Exercise details → When you transcribe the data below, reproduce every line exactly and leave each picture out.

Data extract →
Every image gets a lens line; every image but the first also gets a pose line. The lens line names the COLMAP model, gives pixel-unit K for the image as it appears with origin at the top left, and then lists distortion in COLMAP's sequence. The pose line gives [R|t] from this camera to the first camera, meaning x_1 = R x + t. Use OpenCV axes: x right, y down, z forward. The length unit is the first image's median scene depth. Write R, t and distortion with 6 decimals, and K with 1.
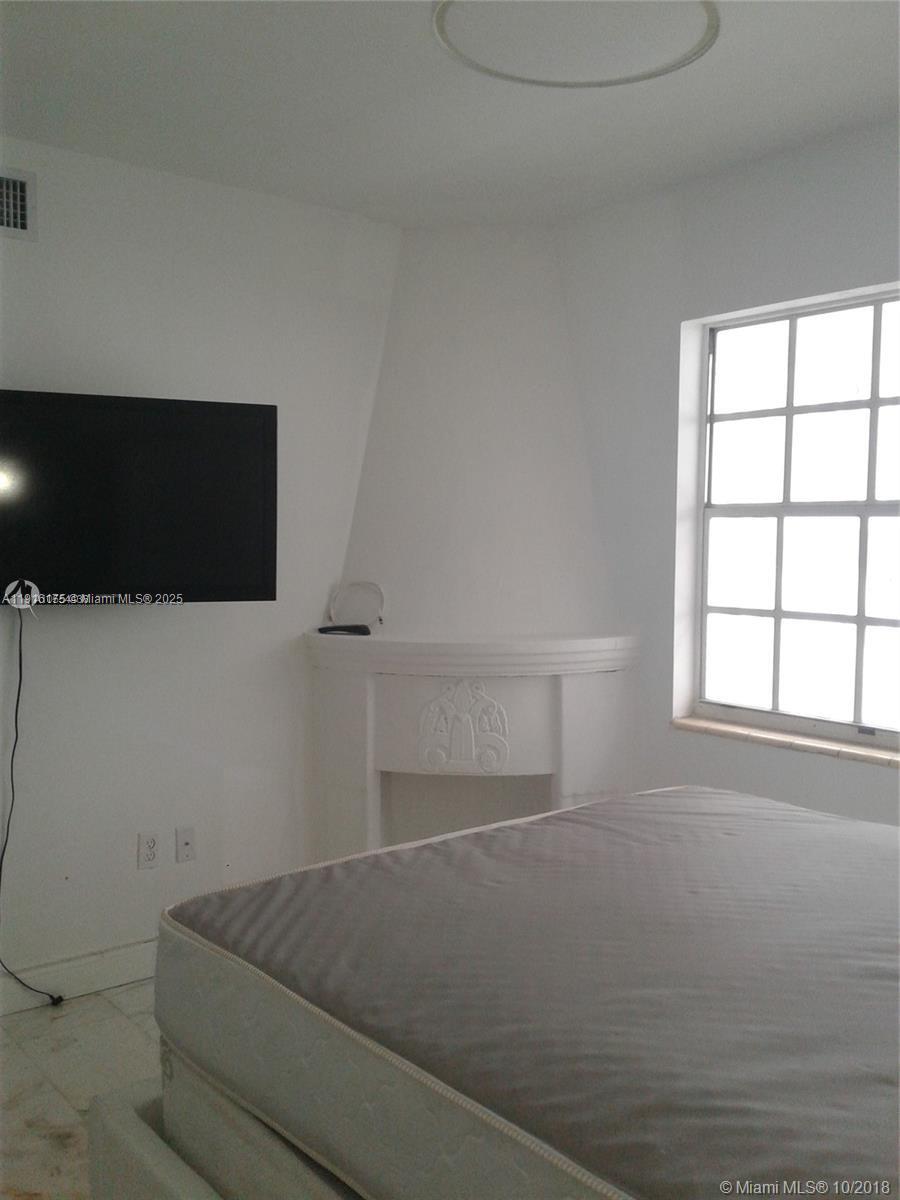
lens RADIAL K [[1102.4, 0, 450.0], [0, 1102.4, 600.0], [0, 0, 1]] dist [0.147486, -0.261209]
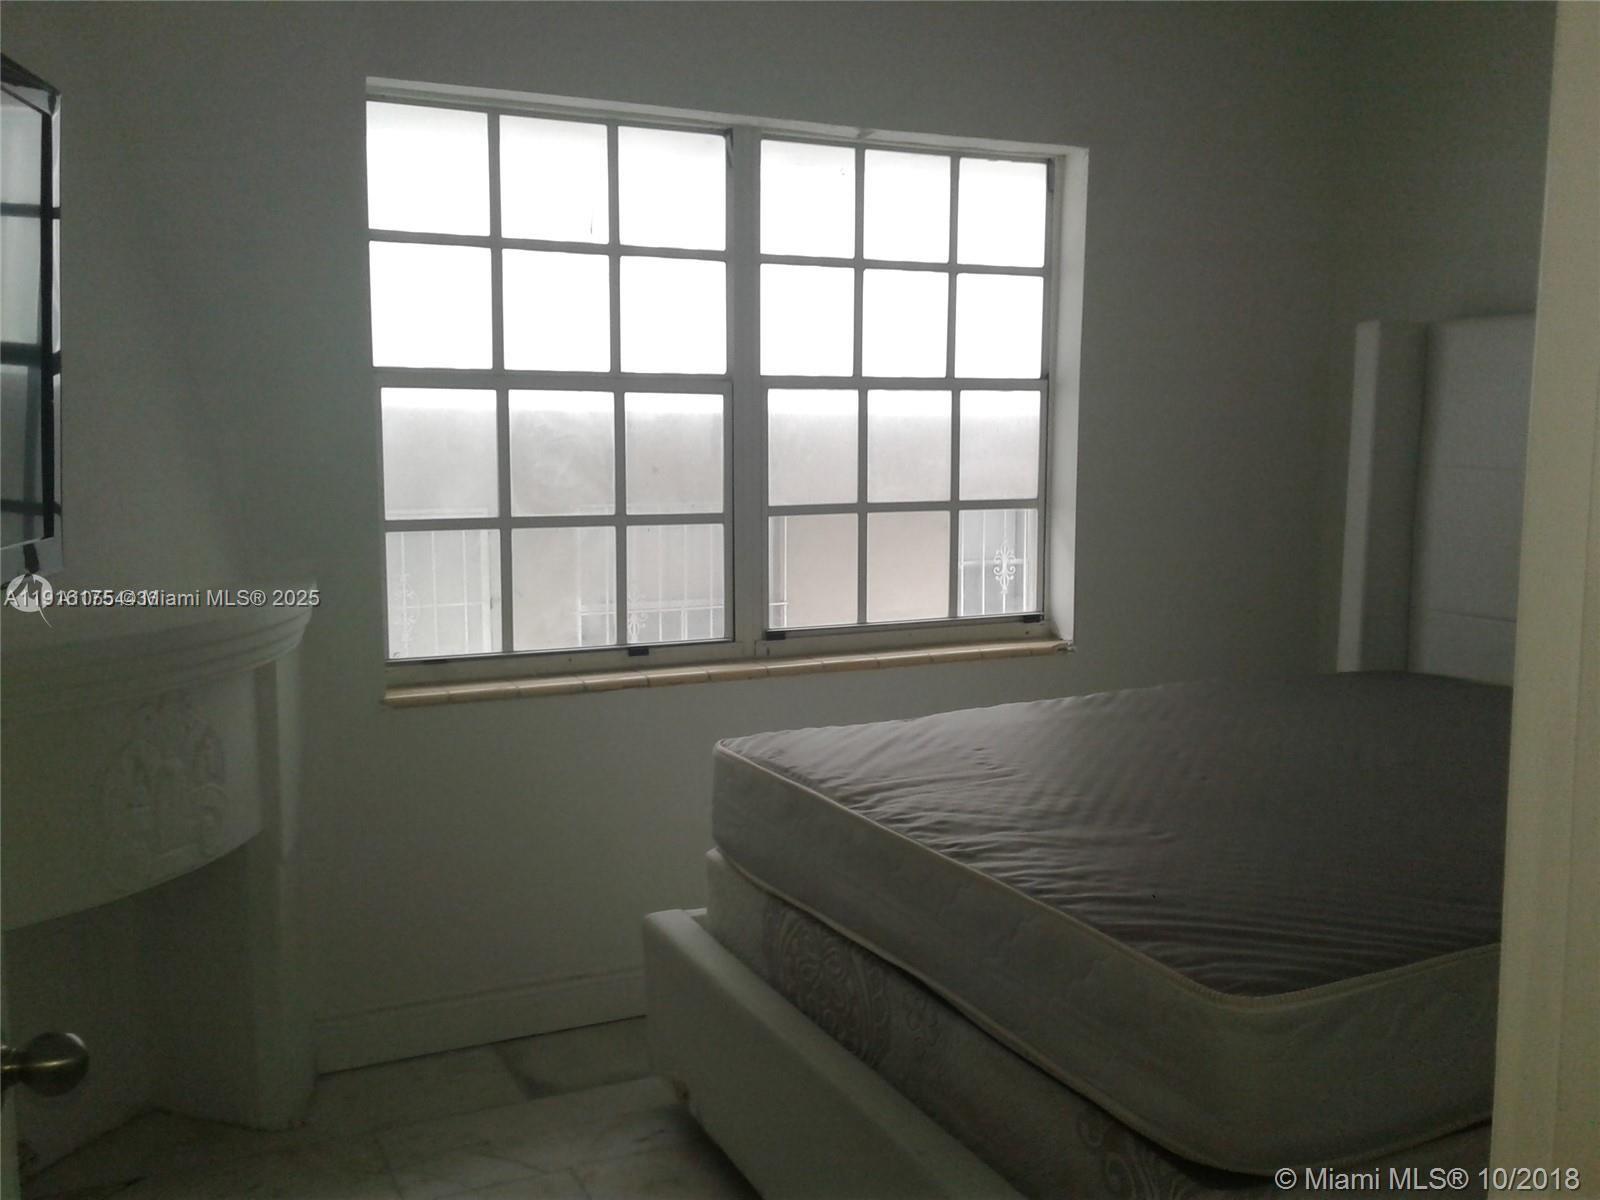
lens RADIAL K [[1469.9, 0, 800.3], [0, 1469.9, 589.8], [0, 0, 1]] dist [0.147486, -0.261209]
pose [[0.238099, -0.110352, 0.964951, -0.637658], [0.066838, 0.993031, 0.097071, -0.025784], [-0.968938, 0.041383, 0.243815, 0.606835]]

Exercise response →
Every image gets a lens line; every image but the first also gets a pose line. The lens line names the COLMAP model, gives pixel-unit K for the image as it appears with origin at the top left, and then lists distortion in COLMAP's sequence. The pose line gives [R|t] from this camera to the first camera, meaning x_1 = R x + t. Use OpenCV axes: x right, y down, z forward. The length unit is the first image's median scene depth. Write R, t and distortion with 6 decimals, and K with 1.
lens RADIAL K [[1102.4, 0, 450.0], [0, 1102.4, 600.0], [0, 0, 1]] dist [0.147486, -0.261209]
lens RADIAL K [[1469.9, 0, 800.3], [0, 1469.9, 589.8], [0, 0, 1]] dist [0.147486, -0.261209]
pose [[0.238099, -0.110352, 0.964951, -0.637658], [0.066838, 0.993031, 0.097071, -0.025784], [-0.968938, 0.041383, 0.243815, 0.606835]]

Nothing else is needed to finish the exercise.